El final se escribe solo, de Evelyn Clarke, nos presenta a Arthur Fletch, uno de los mejores novelistas del mundo, que será asesinado, lo que obligará a sus invitados a intentar resolver su asesinato.
El final se escribe solo
Evelyn Clarke
Traductor: José Monserrat Vicent
ISBN: 9791387595500
Número de páginas: 448
Precio: 19,50€
Arthur Fletch, uno de los mejores novelistas del mundo, es un genio solitario, famoso por sus protagonistas icónicos y por sus diabólicos giros de trama. Seis autores en apuros reciben una invitación para pasar un fin de semana en su isla privada en Escocia, pero al llegar descubren un secreto estremecedor: Arthur Fletch ha muerto… y ha dejado su última novela inacabada.
Desesperados por publicar la novela, la agente y el editor de Fletch han convocado a estos escritores con la esperanza de que alguno de ellos logre imaginar un final digno de este último libro. Para que la oferta resulte aún más tentadora, les prometen un premio irresistible: además de la cuantiosa suma que recibirán por escribir en secreto el capítulo final, ayudarán al elegido a relanzar su carrera, garantizándole un futuro como autor de éxito. ¿El problema? Solo tienen setenta y dos horas para terminar la obra maestra de Fletch.

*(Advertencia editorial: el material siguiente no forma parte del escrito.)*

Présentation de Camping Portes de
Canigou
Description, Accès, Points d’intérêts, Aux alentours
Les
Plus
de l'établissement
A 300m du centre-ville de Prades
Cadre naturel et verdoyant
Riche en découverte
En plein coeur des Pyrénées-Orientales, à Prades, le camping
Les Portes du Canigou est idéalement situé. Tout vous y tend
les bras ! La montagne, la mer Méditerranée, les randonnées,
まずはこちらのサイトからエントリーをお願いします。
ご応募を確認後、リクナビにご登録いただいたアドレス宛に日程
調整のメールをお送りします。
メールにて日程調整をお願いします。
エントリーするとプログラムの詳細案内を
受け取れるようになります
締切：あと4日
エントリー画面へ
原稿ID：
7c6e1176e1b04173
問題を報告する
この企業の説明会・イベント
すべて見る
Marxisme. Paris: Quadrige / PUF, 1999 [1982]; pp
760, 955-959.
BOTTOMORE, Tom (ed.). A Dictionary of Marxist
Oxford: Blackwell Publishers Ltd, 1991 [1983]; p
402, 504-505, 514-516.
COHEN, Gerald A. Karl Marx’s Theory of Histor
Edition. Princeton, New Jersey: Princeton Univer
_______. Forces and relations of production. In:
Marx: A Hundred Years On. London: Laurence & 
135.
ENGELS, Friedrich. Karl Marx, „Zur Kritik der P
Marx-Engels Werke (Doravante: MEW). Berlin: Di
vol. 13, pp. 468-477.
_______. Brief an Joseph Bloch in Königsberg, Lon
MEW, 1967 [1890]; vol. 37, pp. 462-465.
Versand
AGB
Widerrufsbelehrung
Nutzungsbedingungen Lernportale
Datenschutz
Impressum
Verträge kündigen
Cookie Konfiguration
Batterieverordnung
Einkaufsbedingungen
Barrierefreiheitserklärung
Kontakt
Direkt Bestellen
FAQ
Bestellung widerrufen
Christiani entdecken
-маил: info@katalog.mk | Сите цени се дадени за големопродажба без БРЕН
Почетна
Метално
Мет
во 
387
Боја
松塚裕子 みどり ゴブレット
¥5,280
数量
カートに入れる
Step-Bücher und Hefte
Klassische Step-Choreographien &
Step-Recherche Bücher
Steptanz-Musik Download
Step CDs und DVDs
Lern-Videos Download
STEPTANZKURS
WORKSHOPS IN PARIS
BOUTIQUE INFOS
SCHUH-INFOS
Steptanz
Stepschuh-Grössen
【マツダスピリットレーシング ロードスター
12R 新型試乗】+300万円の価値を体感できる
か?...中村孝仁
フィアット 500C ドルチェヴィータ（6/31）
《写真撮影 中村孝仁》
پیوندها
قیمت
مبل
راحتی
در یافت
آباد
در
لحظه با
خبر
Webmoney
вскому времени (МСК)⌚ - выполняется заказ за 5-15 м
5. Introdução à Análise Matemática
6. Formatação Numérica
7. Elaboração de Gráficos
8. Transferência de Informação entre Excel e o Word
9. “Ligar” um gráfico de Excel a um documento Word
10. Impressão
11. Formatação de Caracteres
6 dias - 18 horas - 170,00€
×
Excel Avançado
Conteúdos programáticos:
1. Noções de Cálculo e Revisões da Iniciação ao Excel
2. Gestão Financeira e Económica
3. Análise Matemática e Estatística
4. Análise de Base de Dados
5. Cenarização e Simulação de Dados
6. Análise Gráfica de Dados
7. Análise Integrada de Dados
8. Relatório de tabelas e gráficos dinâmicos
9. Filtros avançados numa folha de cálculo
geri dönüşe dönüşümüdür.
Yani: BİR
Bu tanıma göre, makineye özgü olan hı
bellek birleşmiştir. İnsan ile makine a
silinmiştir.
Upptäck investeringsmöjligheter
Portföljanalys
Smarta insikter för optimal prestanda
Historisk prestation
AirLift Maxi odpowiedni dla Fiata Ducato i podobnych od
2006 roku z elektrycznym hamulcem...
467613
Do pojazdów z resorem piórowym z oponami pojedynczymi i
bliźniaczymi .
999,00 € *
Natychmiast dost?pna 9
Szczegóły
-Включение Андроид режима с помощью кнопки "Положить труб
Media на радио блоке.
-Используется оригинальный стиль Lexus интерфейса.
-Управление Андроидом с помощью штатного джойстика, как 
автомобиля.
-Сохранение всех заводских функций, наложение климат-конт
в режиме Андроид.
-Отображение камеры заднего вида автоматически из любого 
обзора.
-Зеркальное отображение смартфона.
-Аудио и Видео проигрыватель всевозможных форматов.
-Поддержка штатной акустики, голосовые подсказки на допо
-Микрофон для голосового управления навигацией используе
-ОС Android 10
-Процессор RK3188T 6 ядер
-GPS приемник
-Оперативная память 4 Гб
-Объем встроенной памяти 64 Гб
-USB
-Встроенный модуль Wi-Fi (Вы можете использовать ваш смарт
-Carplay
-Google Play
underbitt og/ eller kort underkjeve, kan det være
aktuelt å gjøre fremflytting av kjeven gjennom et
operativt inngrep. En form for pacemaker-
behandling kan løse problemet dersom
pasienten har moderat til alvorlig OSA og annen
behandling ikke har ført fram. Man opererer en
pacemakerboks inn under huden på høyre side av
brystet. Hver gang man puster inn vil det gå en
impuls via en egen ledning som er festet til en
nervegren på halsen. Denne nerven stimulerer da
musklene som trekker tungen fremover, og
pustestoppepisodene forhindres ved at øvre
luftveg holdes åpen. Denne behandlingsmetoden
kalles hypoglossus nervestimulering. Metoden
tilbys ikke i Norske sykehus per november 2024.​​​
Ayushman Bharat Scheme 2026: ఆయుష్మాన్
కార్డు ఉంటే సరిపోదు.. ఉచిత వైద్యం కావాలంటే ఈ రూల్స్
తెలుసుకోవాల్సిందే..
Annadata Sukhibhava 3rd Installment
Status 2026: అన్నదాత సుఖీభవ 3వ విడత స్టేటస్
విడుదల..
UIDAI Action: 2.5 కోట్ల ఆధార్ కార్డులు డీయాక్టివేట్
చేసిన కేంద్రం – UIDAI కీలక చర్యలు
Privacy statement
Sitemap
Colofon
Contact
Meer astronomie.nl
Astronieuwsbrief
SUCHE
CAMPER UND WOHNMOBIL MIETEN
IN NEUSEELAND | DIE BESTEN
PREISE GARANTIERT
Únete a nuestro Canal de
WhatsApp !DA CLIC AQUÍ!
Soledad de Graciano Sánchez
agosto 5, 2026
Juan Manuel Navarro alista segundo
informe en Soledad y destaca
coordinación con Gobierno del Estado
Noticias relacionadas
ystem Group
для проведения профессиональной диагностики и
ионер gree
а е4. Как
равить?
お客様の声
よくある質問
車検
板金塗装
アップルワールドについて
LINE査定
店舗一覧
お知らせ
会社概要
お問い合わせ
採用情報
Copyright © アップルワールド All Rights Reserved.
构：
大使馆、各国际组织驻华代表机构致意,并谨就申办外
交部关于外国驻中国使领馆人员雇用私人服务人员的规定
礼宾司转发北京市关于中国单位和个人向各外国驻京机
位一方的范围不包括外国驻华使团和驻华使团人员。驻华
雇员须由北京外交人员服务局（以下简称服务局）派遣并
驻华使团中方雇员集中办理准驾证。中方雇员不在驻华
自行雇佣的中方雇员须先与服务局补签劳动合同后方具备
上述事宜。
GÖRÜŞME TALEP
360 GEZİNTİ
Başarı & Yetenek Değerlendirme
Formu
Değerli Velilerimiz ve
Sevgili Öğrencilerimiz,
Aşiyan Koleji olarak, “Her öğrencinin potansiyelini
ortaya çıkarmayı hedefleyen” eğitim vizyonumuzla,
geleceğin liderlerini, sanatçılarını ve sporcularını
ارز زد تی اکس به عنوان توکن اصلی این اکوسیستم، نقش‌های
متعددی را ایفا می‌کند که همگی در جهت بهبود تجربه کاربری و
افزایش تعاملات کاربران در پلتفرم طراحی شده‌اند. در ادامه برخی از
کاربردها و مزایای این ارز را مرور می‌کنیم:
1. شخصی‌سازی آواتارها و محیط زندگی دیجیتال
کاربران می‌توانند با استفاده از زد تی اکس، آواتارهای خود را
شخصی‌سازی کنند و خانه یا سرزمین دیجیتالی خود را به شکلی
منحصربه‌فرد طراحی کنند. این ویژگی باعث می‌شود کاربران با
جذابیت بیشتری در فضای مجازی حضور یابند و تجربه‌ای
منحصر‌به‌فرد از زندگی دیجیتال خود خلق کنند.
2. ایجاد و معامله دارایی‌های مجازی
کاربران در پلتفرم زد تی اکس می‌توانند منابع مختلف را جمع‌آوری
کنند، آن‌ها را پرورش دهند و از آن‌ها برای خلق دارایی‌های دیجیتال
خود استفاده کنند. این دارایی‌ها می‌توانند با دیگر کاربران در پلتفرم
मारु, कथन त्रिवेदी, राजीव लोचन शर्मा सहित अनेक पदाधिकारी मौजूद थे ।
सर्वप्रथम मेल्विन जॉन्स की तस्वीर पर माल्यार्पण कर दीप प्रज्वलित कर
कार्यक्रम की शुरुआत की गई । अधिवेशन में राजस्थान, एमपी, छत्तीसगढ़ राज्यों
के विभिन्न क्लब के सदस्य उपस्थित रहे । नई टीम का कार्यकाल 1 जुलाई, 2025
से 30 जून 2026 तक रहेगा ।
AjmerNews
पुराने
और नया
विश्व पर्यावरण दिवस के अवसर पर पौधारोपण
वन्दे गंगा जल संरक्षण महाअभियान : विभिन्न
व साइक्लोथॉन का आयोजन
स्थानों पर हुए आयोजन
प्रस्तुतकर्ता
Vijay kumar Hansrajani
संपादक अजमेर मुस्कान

Empezar suele ser lo más complicado, pero llegar al final podría ser letal.
¿Otra novela de suspense que recrea lo ocurrido, hace ya 200 años, en la mansión de la Villa Diodati? Es lo primero que me vino a la cabeza tras leer la sinopsis del libro. Otro intento literario que busca recrear la reunión en la citada mansión donde varios escritores, recluidos por el mal tiempo, compitieron para ver quién creaba la historia más terrorífica. De esa histórica cita, surgieron Frankenstein o el moderno Prometeo y El vampiro a manos de Mary Shelley y John Polidori, respectivamente.
El final se escribe solo no es el primer libro de suspense que se basa en una situación parecida, en mis manos han caído Fantasmasde Chuck Palahniuk y 30 días con el rey del terrorde Enric Pujadas. La reseña de Stephen King alabando el trabajo de Evelyn Clark fue lo que me decidió a sumergirme en las páginas de una novela basada en tan manida trama.
La idea no difiere mucho de anteriores y similares trabajos; un grupo de escritores y escritoras encerrados en una mansión para escribir, en este caso, el final de la obra inacabada, por trágico receso, de Arthur Fletch. Cada seleccionado competirá, con un margen de 72 horas, para lograr una importante remuneración económica y un contrato con la poderosa editorial del escritor fallecido. Una serie de crímenes transforman la novela en una suerte de suspense a lo Agatha Christie, donde cualquiera de los personajes encerrados en la mansión de Fletch se puede convertir en víctima o verdugo. Una partida de Cluedo, como la propia autora apunta en las páginas de su manuscrito.
Lo original del trabajo de E. Clarke en El final se escribe solo es la fuerza de los personajes, las diferencias entre ellos es un punto que juega a favor de la trama, al igual que los demonios personales a los que se enfrentan en su trabajo como escritores o escritoras. Cada personaje tiene un apartado, con varios capítulos, en la novela y transcurren los acontecimientos desde la visión de cada protagonista, según el capítulo. La fuerza de algunos personajes, como Sienna y el sentimiento de sororidad que atrapa a los y las lectoras, es el otro punto fuerte en el que pivota la novela.
El lector o la lectora no serán ajenos a la feroz crítica contra el mundo editorial que clama desde las líneas de El final se escribe solo. Editoriales y editores son retratados como hienas que devoran a sus pupilos o pupilas en favor del beneficio económico.
El final se escribe solo es una novela entretenida, original en las formas que no en el fondo y divertida. Engancha desde la primera página.